Principal Engineer, Data Intelligence & Retrieval

ProRata.ai•Bellevue, WA

2d•Onsite

About The Position

We are seeking a Principal Engineer to lead the development of our high-scale retrieval systems & Retrieval-Augmented Generation (RAG) construction. This role is critical in bridging the gap between massive, licensed datasets and real-time generative inference. You will be the primary architect for our RAG pipeline, focusing on the sophisticated processing, chunking, and indexing of millions of documents to power both semantic and full-text discovery.

Requirements

15+ years in Engineering with at least 8+ years architecting large-scale distributed systems.
Proven track record in Python and Golang or Rust for building commercial-grade software.
Expert-level mastery in architecting and scaling high-throughput indexing pipelines using ElasticSearch, OpenSearch, or distributed vector databases.

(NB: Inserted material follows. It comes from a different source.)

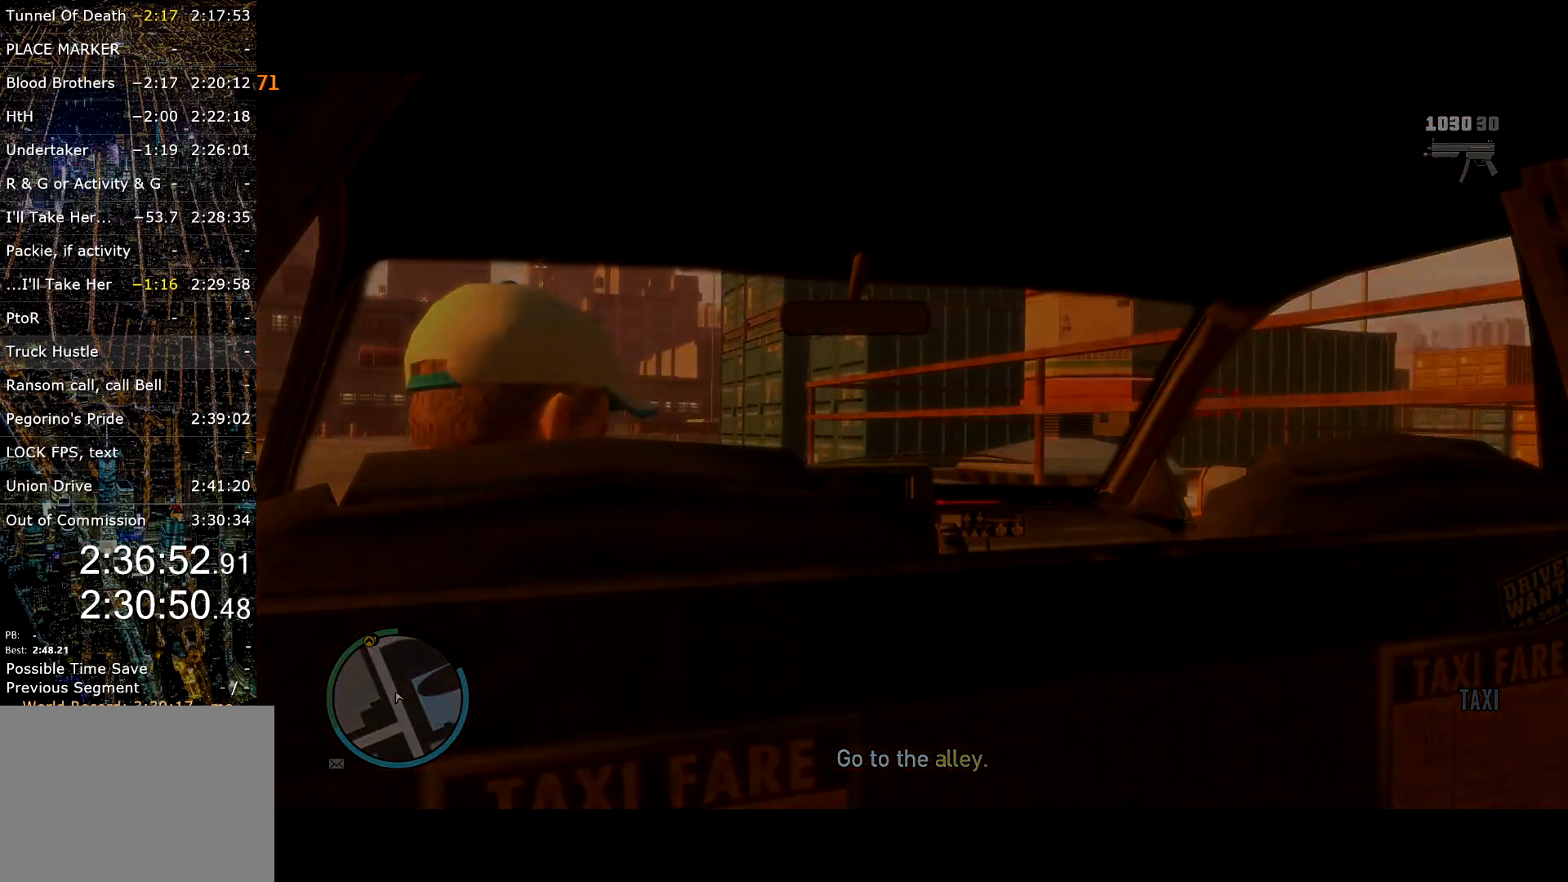
{"keys": [], "mouse": [], "events": []}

Proven ability to design sophisticated query and indexing strategies that balance semantic richness with sub-second retrieval latency.
Deep hands-on experience optimizing large-scale search architectures for millions of documents, utilizing both traditional inverted indices and modern vector stores. Demonstrated success in implementing advanced caching and indexing optimizations to minimize generative costs while maximizing retrieval relevance.
Expertise in both SQL and NoSQL databases (e.g., MongoDB, Clickhouse, Postgres) and big data processing tools.
Excellent knowledge of algorithms, data structures, graph theory, and modern distributed application principles (REST API design, scaling, capacity sizing).
MS in Computer Science or Engineering

Responsibilities

Design and implement the end-to-end RAG construction pipeline, ensuring high-performance ingestion and transformation of diverse datasets in near real-time.
Develop and optimize hybrid retrieval strategies that combine the precision of full-text search with the contextual depth of semantic (vector) search.
Own the 'document-to-chunk' lifecycle. Implement advanced strategies for chunking, metadata enrichment, and quality filtering to ensure the most relevant context is fed into generative models.
Architect systems to handle jobs across millions of documents while optimizing indices for sub-second latency and high-throughput serving.
Recommend and implement optimizations for GPU/CPU performance, concurrency, and memory management to minimize serving costs and maximize ROI.
Act as a technical expert and influencer, guiding the team in software design and providing superior diagnostic skills for complex distributed system issues.